I started playing tennis before I can even remember. It was my father who started me off, bringing me to the courts. As I grew older, I was watching tennis on TV, looking up at those players – Federer, Djokovic and Rafa – who are still the best today. That’s where it really started for me. The first memory I have of watching TV is Rafa winning his first Roland Garros title. I was six and he was wearing his green sleeveless tee. I decided that I wanted to play on TV.
It became more and more serious the older I got. My father was a big help because he pushed me in the right way. Coming from a small country like Norway it was important that my father had done it before. My father was commentating for almost six seven years. He realized then that if you want to do well in this sport you have to have a big weapon. Roger and Rafa have their forehands, playing it with power and precision, Novak has a better backhand, it is a little better than his forehand. He is such a complete player. You need a weapon to be able to reach far in this sport. We have worked very hard on developing my forehand, it has become a killer weapon.
Samir Banerjee spoke about how good and open you and your family were to him during the ATP Finals in Turin last year. As a former No. 1 junior, what is your advice to him?
After I became junior No. 1 I started playing Futures. I was able to play a lot of matches in the Futures, reach a lot of finals, win tournaments. Then when I played my first Challenger ever, I came through the qualifiers and won the whole thing. That kind of changed everything for me.

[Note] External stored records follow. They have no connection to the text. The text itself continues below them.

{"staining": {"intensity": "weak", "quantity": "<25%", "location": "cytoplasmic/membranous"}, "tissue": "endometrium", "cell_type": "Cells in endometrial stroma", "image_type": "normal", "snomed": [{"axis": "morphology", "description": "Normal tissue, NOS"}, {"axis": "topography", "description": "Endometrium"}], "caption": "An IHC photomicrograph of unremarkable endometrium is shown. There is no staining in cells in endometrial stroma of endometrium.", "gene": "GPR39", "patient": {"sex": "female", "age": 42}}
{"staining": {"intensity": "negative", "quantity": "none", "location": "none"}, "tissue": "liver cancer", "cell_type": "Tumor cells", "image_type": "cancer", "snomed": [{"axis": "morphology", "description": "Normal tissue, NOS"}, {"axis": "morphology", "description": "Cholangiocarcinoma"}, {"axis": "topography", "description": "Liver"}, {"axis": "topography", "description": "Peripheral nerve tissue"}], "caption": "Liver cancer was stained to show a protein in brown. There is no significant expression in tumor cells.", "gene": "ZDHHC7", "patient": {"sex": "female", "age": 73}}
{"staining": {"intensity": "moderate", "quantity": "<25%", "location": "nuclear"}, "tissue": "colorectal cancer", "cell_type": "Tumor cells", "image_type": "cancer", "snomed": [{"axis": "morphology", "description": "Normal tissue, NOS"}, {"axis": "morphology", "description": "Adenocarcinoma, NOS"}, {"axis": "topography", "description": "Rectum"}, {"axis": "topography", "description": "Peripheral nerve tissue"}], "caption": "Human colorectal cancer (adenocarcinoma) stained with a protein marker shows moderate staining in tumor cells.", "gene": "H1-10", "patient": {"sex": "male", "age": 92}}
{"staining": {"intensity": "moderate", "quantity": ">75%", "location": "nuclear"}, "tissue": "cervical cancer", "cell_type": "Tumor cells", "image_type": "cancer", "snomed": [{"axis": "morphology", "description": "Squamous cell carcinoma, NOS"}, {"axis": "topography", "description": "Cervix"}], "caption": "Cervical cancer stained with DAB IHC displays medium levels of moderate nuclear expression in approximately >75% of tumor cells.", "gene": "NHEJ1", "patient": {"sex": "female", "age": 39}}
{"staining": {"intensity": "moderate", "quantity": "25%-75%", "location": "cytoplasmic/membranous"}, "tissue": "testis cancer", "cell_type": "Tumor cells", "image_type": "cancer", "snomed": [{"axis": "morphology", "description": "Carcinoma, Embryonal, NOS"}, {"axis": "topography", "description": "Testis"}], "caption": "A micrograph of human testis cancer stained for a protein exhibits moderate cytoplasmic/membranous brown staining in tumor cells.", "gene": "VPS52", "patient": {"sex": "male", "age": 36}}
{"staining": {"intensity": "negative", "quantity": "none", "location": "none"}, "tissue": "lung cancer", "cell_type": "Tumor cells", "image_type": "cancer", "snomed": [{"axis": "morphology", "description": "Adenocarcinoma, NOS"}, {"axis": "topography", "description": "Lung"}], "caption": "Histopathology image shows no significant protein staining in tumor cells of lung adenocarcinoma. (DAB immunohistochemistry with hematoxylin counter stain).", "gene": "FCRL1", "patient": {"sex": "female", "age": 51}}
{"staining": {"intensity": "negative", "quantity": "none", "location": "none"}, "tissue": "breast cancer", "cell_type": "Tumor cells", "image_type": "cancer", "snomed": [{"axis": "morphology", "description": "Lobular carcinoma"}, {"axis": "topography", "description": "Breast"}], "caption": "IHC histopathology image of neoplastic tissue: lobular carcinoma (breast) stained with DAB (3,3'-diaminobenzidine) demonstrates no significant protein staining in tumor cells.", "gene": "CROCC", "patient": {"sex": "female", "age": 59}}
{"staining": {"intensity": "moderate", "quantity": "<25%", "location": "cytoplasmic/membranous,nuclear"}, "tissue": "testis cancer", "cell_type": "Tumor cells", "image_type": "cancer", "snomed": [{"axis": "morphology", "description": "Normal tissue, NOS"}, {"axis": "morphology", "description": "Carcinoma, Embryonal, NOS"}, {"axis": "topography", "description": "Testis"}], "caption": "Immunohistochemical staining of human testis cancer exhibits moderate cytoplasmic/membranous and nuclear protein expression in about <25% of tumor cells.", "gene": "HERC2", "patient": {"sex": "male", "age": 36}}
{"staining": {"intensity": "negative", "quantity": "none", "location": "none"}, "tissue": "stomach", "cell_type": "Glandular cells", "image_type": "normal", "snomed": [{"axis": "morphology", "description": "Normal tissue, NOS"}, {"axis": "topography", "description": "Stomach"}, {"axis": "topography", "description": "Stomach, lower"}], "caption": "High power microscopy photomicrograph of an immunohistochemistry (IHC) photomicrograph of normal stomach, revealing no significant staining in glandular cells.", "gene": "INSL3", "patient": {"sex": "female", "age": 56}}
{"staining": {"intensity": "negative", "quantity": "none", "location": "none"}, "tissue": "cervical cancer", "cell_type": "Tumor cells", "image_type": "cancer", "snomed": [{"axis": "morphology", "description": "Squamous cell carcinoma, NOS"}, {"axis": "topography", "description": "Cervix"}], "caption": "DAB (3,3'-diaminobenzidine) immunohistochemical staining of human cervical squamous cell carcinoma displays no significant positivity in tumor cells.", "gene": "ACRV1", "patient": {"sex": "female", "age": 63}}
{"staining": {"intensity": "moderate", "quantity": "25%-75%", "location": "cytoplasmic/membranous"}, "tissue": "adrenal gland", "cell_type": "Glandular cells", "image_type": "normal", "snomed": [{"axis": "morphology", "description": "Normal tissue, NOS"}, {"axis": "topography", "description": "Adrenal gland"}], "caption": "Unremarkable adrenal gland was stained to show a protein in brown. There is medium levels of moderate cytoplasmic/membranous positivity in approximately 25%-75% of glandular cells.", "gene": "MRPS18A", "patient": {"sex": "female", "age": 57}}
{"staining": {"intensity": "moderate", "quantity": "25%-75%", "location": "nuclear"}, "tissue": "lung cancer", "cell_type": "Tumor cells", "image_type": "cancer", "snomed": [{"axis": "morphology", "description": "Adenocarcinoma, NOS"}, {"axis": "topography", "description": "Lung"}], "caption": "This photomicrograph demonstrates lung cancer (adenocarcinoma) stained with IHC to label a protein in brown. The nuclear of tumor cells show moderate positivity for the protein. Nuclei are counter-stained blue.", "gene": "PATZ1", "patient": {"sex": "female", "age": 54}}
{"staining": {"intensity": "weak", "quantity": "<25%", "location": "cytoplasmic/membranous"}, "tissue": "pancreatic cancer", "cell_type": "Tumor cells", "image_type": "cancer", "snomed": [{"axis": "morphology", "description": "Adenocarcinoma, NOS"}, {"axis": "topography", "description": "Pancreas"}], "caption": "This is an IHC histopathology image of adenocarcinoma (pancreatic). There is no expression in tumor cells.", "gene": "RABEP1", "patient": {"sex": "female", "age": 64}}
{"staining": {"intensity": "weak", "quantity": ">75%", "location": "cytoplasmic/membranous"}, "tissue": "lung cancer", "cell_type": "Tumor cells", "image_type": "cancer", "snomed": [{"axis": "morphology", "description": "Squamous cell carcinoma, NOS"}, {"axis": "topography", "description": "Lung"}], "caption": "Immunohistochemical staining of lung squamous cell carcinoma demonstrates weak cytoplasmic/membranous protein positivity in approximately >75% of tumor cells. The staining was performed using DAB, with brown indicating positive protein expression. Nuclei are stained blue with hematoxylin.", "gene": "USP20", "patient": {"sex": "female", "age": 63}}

My ranking moved from 550 to top-250. Then I could play Challengers pretty much every week.
My advice to Samir is to keep trying to improve. But knowing that if you are going through hard times everything can change in a week if you have a dream week. He obviously has the level and skills to go far. He’s the Wimbledon junior champion, he has to have a bright future. It is different playing the men’s though. Especially in the Futures and Challenger Tour they will eat you alive if they can and you really have to be ready for it. Every player there really wants to succeed and reach far and are willing to do a lot of things to reach far and win, that’s a little bit different from the juniors, so just keep going.
How important is being a nice guy to you?
Even though we are all competing and there’s plenty on the line, it is important to show respect to yourself and those around you. Applauding a good shot from the opponent helps you see that other players can do good things as well. That is something my parents wanted me to do, be a good person along with being a good tennis player. As I grew up it became important to me as well. I want to be remembered for being a nice guy. It is hard to describe a nice person, but it is easy to recognize a nice person when you meet him or her.